Ce n’est pas sans raison que S. Jean Chrysostome invoque le témoignage des archives impériales qui relataient le recensement fait par Quirinus, et indiquaient par conséquent la date de la naissance du Sauveur. D’autres écrivains l’avaient fait avant lui. Voici un homme qui connaît le droit romain, un légiste : c’est Tertullien. Il va donner à son témoignage une précision juridique. Il avait à répondre aux Marcionites qui niaient, non pas la divinité de Jésus-Christ, elle leur semblait incontestable, mais son humanité. Pour établir la réalité de la naissance du Sauveur, Tertullien disait aux disciples de Marcion :

 

« La constatation vous est facile. Vous avez les Actes alors dressés en Judée par Sentius Saturninus, sous le règne d’Auguste ; vous y trouverez inscrite la naissance de Jésus-Christ » (1).

Ce n’est plus ici la désignation générale des registres du recensement de Quirinus, comme dans S. Jean Chrysostome, mais le titre particulier des actes compris dans ces registres sous le nom de Sentius Saturninus. Ce Sentius Saturninus, que mentionne également l’historien Josèphe, était gouverneur de la Syrie, tandis que Quirinus Publius Sulpitius était légat-censiteur dans la même province. Plus loin, Tertullien renvoie ses adversaires aux archives romaines, comme à un témoin fidèle de la naissance du Sauveur :

Do censu Augusti, quem testem fidelissimum Dominicœ nativitatis romana archiva custodiunt (2).

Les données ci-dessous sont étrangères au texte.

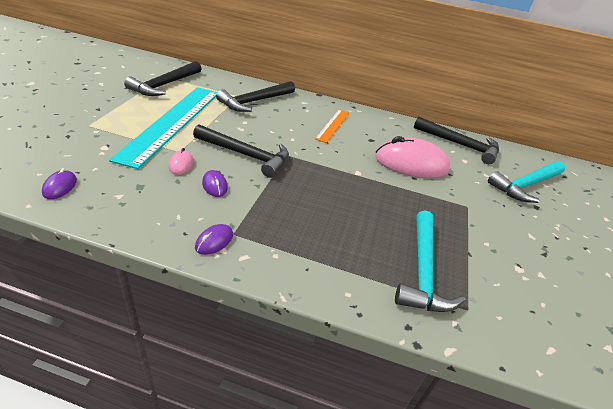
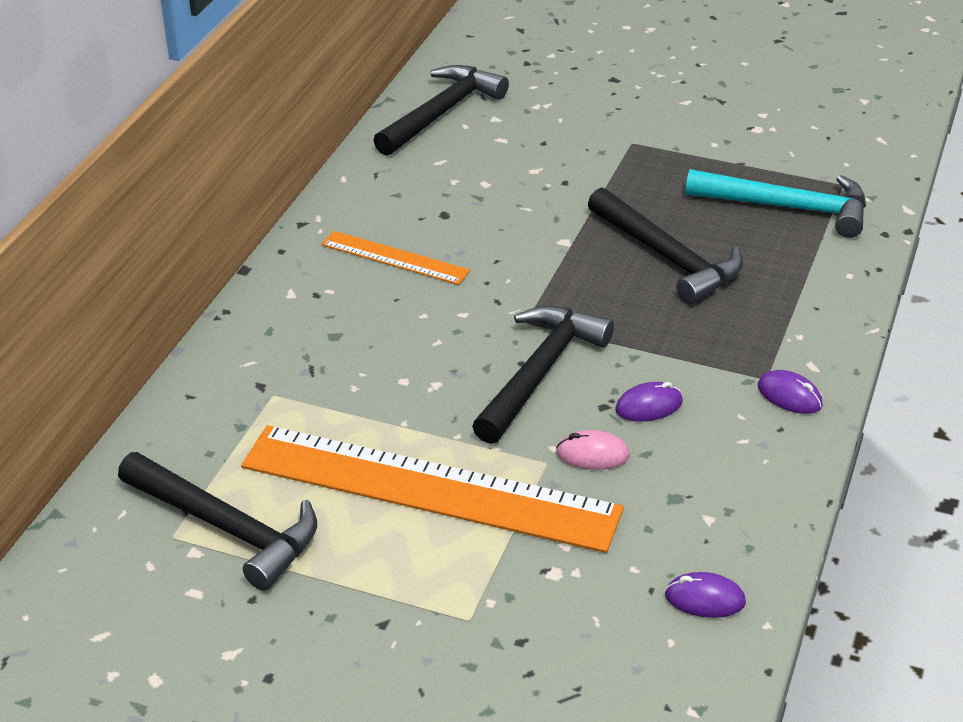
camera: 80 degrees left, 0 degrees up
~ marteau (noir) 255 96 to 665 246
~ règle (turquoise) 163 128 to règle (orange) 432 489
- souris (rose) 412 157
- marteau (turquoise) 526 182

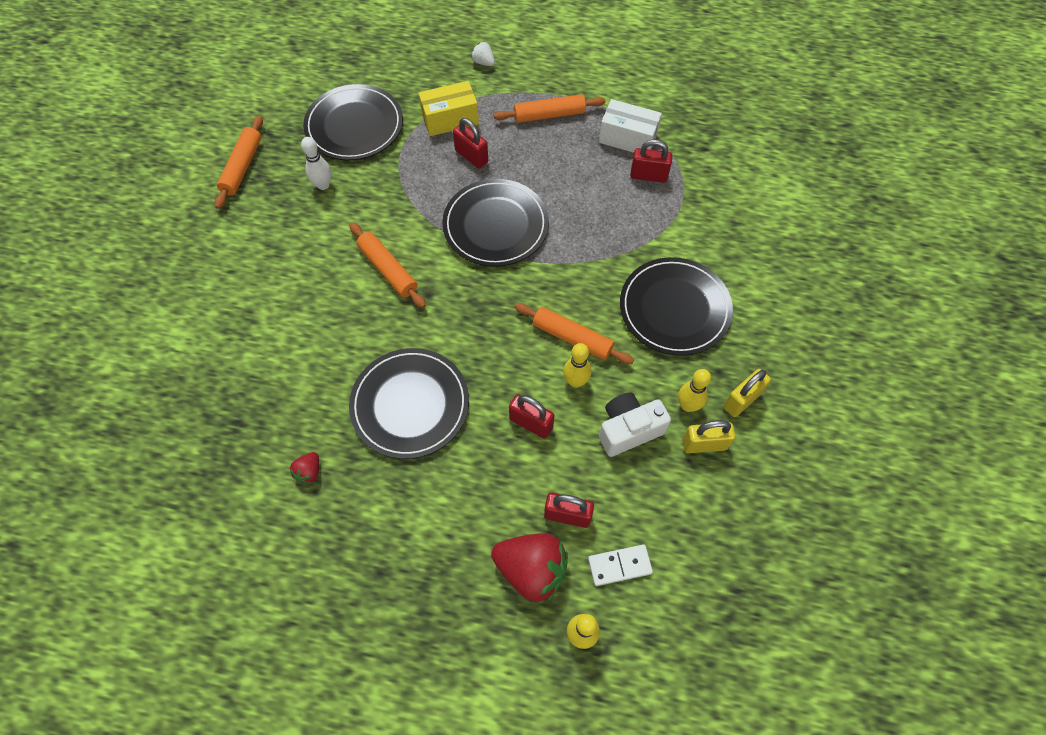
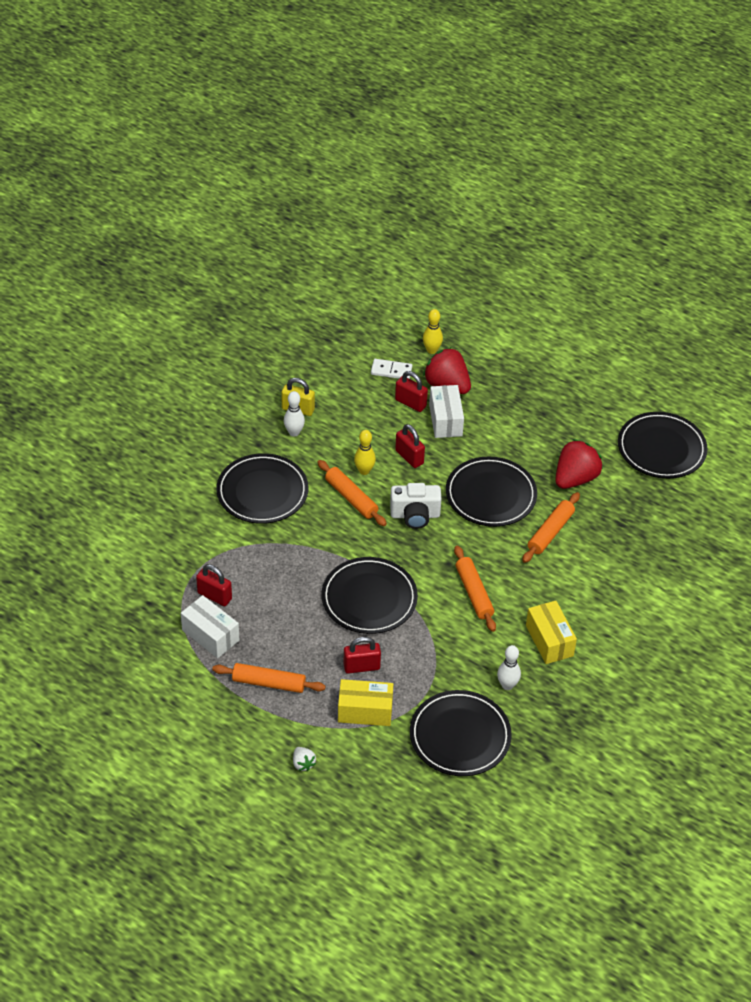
camera: 160 degrees left, 15 degrees down
~ rouleau à pâtisserie (orange) 239 162 to 551 527
~ cadenas (rouge) 470 143 = 362 655 75 degrees counterclockwise
~ quille (jaune) 694 390 to quille (blanc) 294 414
- cadenas (jaune) 747 393
~ appareil photo (blanc) 635 424 to 416 506
~ fraise (rouge) 304 468 = 579 464 x2.16
+ boîte (blanc) 446 411
+ assiette (noir) 663 445
+ boîte (jaune) 551 632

Remontons encore plus haut : nous trouvons le même témoignage. Le philosophe S. Justin, dans son Apologie pour les chrétiens, présenté l’an 138 de notre ère à l’empereur Antonin-le-Pieux, s’exprimait en ces termes :

« Jésus-Christ est né à Bethléem, petite bourgade de la Judée. Vous pouvez vous en assurer en consultant les tables du recensement de Quirinius (3) ».

Cette Apologie eut pour résultat de mettre fin à la troisième persécution. Comme toutes les requêtes officielles, celle de S. Justin avait dû passer, avant d’arriver à l’empereur Antonin, sous les yeux des officiers et des conseillers impériaux. Or, peut-on croire que S. Justin eut invoqué, devant de, tels juges, les registres de Quirinus, si ces registres n’eussent pas relaté la naissance du Sauveur à Bethléem ? Évidemment, donc, au temps de S. Justin, les pièces originales constatant la naissance de Jésus-Christ à Bethléem existaient dans les archives publiques de Rome. Ces archives, dont nous venons de suivre la trace dans les principaux docteurs de l’Église, depuis le IVe siècle jusqu’au IIe, ne se bornaient pas à mentionner la naissance du Christ à Bethléem et le recensement de Quirinus :

S. Jean Chrysostome nous affirme que le jour de la naissance de l’enfant de Bethléem y était indiqué et qu’on y lisait la date du 25 décembre.

 

(1) Adversus Marcionem, lib. IV.

(2) Adversus Marcionem, lib, IV.

(3) Justin. Apoiog., 1. Pro christiants ad Antonium Pium, cap. XXXIV.